В деревушку Деулино, что под Троице-Сергиевым монастырем, прибыли боярин Шереметев, князь Мезецкий и Артемий Измайлов, весьма искусные в переговорах с супротивником. Царевич Владислав понял, что русский престол ему не захватить.
Россия и Речь Посполитая заключили перемирие на четырнадцать лет. Земля русская слезами по белу снегу скорбела о городах. Смоленск, Чернигов, Рославль, Стародуб, Белая, Невль, Почеп, Себеж, Нов-городок отошли ляхам, и несправедливость сего деяния была очевидна всякому любящему Отечество. Да только за мир приходится платить.
Царь Михаил Федорович во дни непростые все ж тешил душу: батюшка его возвратился из плена. Филарет Никитич принял патриаршество, стал наставником и помощником сына своего.
Земские соборы вели государство к покою и процветанию. Разоренным селам да городам давали свободу от податей, рассылали людей во все концы России, чтобы розбор[17] служилым учинить, награждали людей верных, радевших за Отечество во дни Смуты. Татарские послы дивились, писали в Крым, что ныне люди богаче прежнего на Москве. Степан с тем был согласен: двуглавый орел расправлял крылья.
Соль Камская и Пермские земли чуяли благие перемены, вели бойкую торговлю с Поволжьем и Архангельском, персидскими, бухарскими да крымскими купцами. Казна Строгановых богатела.
* * *
Ларчик с каменьями, серебром и золотом манил Нютку. Причудливые мониста, жемчужные серьги-двойчатки, перстни – женские, с мелкими камнями, мужской, с огромным черным агатом, обручи на руку, – они пахли пряностями и богатством. Нютка зацепила колечко с вдавленными в серебро бусинами и проронила:
– Батюшке скажу, пусть такое же купит.
Она крутила кольцо – большое, и два перста влезут – и с досадой думала, что всегда позади подруги идет. На три года младше, а точно на целую жизнь.

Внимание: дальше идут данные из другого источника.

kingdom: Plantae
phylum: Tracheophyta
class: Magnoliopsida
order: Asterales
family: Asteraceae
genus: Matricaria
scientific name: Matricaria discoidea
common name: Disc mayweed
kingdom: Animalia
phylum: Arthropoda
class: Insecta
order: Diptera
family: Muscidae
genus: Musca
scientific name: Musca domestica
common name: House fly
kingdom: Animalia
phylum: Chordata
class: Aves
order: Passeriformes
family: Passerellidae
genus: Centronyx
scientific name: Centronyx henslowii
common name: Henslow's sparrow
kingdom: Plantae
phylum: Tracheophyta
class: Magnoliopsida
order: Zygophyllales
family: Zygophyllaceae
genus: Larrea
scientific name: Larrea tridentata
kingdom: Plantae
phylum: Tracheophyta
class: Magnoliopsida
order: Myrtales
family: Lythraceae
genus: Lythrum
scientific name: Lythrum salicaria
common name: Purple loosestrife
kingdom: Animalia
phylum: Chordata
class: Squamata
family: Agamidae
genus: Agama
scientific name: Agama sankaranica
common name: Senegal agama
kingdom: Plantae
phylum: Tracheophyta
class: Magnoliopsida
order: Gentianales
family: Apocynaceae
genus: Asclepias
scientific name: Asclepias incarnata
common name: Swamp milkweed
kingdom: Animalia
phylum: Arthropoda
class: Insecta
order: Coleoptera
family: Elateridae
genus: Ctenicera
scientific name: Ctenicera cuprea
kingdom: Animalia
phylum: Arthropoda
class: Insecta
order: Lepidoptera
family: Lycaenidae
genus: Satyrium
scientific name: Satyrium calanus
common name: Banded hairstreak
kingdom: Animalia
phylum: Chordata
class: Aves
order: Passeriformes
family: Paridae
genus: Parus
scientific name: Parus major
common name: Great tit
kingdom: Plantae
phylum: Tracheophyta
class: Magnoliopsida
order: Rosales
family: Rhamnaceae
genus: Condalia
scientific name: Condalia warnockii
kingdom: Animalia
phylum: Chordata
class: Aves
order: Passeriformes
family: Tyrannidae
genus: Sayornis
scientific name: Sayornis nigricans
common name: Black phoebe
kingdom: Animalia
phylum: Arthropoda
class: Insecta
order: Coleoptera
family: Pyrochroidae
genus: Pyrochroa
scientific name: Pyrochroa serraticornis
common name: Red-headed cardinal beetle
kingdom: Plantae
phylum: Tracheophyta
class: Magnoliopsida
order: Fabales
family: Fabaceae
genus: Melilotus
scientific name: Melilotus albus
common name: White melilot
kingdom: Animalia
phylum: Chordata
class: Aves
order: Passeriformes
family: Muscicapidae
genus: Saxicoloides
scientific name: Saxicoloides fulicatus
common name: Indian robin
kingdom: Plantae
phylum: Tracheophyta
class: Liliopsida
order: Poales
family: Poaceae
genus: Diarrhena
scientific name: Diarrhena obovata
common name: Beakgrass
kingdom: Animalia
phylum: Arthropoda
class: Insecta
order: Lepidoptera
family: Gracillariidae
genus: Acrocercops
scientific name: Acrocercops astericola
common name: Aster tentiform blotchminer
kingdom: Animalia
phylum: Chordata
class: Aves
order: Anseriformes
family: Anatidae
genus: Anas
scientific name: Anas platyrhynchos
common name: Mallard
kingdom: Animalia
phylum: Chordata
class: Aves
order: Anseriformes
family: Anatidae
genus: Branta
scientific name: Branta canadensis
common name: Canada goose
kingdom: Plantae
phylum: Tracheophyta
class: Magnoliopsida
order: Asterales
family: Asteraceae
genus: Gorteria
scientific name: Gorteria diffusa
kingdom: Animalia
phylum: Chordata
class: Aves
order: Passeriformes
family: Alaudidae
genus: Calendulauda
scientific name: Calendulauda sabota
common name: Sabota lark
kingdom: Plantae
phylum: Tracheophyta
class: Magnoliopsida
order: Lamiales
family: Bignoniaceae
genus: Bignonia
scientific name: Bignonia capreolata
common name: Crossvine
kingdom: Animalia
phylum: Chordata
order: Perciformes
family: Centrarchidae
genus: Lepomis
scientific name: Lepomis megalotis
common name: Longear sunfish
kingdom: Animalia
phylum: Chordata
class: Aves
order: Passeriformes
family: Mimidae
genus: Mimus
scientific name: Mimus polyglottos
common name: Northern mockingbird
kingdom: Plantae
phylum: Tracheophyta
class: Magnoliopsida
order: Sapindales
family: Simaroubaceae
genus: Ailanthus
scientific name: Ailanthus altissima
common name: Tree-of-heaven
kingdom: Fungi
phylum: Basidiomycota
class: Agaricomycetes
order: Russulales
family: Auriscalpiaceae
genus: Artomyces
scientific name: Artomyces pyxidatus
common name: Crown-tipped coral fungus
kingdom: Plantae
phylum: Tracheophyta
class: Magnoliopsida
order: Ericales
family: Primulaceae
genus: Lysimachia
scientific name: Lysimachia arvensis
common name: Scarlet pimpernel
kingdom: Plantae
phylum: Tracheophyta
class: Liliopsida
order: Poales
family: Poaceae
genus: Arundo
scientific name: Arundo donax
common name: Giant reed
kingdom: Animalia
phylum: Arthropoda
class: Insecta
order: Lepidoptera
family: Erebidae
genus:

– Нечего больше отцу твоему делать, как по лавкам бегать! – хмыкнула Лизавета. Она сидела с шитьем в руках, но с обеда не сделала ни стежка. – Жениха тебе приискали? Или вековушей останешься?
Нюта подавила вздох. Языкастая дочка воеводы умела уколоть так, что и слова супротив не молвишь. Скажет да улыбается ласково, подруженька. Мудрее, опытнее, от такой и укол вытерпеть не грех, а все ж в груди вскипает пена.
– Приискали, только не видела его. – Нютка высунула язык и задергала кончиком так, что Лизавета залилась смехом.
– Ты ему рожи не корчи, а то решит, что скудоумная. Хотя с деньгами твоего батюшки и такую возьмут.
– Лизавета, ты чего такая вредная? – Нюта возвращала в ларец злато-серебро, словно лишилось оно всей красоты. На подругу смотреть вовсе не хотелось.